Local painter, Zach Flaman, talks about inspiration, style and art in Ottawa
Ottawa, despite some rumours about its less-than-vibrant cultural scene, has a healthy art & entertainment community, offering world-class music, theatre, dance and visual art. More specifically in terms of visual art, Ottawa is home to the National Gallery of Canada, the Ottawa Art Gallery, the Ottawa Art Association, Art in the City, the New Art Festival (formerly Art in the Park) to name a few. But more significantly, the city boasts an array of talented artists who live under the radar, playing into Canada’s national modesty.
Local painter, Zach Flaman, tends to feel uncomfortable with any undue attention, fitting into Ottawa’s unassuming art scene, but despite his quiet nature (or perhaps because of it), he has an individual style influenced by different places and experience. Born in Saskatchewan, he moved around to British-Columbia, Germany and Nova Scotia before settling in Ottawa where he has lived for the last eighteen years. His paintings can best be described as pop art and his unabashed use of colours and commercial appeal are reminiscent of Andy Warhol.
He may find it harder to hide his head in the sand once more people become exposed to his work in an upcoming show at the OZ Kafe on Elgin Street this coming February. The art exposition, entitled “Couch Potato” features a series of paintings of human and canine subjects lounging in front of a television test pattern. A possible commentary on modern-day laze, it is bound to sell out and launch a lucrative career for Flaman.

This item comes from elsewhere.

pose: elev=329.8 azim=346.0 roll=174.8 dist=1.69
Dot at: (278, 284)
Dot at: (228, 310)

I had the pleasure of sitting down for an interview with Zach, who has an uncanny resemblance to Ethan Hawke, and chatted over coffee about inspiration, style and art in Ottawa.

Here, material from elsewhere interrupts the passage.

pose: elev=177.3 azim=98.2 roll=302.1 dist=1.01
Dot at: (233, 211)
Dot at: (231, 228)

How long have you been painting?
I've been painting for approximately seven years. I really got into it over the last three years, as I made it more of a priority in my life.

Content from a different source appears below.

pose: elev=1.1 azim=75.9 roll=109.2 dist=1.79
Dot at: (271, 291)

How would you describe your artistic style? What inspires you? Have you been influenced by any artist or movement in particular?
I'm very weary to name a style since I think it is best to leave that to the critics. While I did study art history, I am by no means an expert. I know what I like when I see it. Over time, I've embraced a more modern aesthetic. I really enjoy street art these days.
What mediums do you use? Do you have a favourite you like to work with and why? Is colour important to you?
I use acrylic paint mainly because it is water soluble and easy to clean off my carpet. It doesn't hurt that it dries quicker than oil, which is great for layering paint. I love using bright colours because it draws your eyes and makes a painting the focal point of the room.
How does music influence your art and productivity?
When painting, I always have music playing on shuffle. The genre doesn't really matter. There is a zone that can be reached when you allow the right side of the brain to take over. I've always found that music helps the process.
Some artists have said that art is their channel for expression, decompression or escape. Why would you say that you have been drawn to art for so long? What do you get from it?
What I like about painting is making what I see in my head a reality. That challenge is what keeps me visiting art supply stores. When I was young, I used to draw my dad with a mustache above his nose. I can’t remember when I figured out that, while funny, the hair was slightly misplaced. I guess if you spend enough time on anything, you get better.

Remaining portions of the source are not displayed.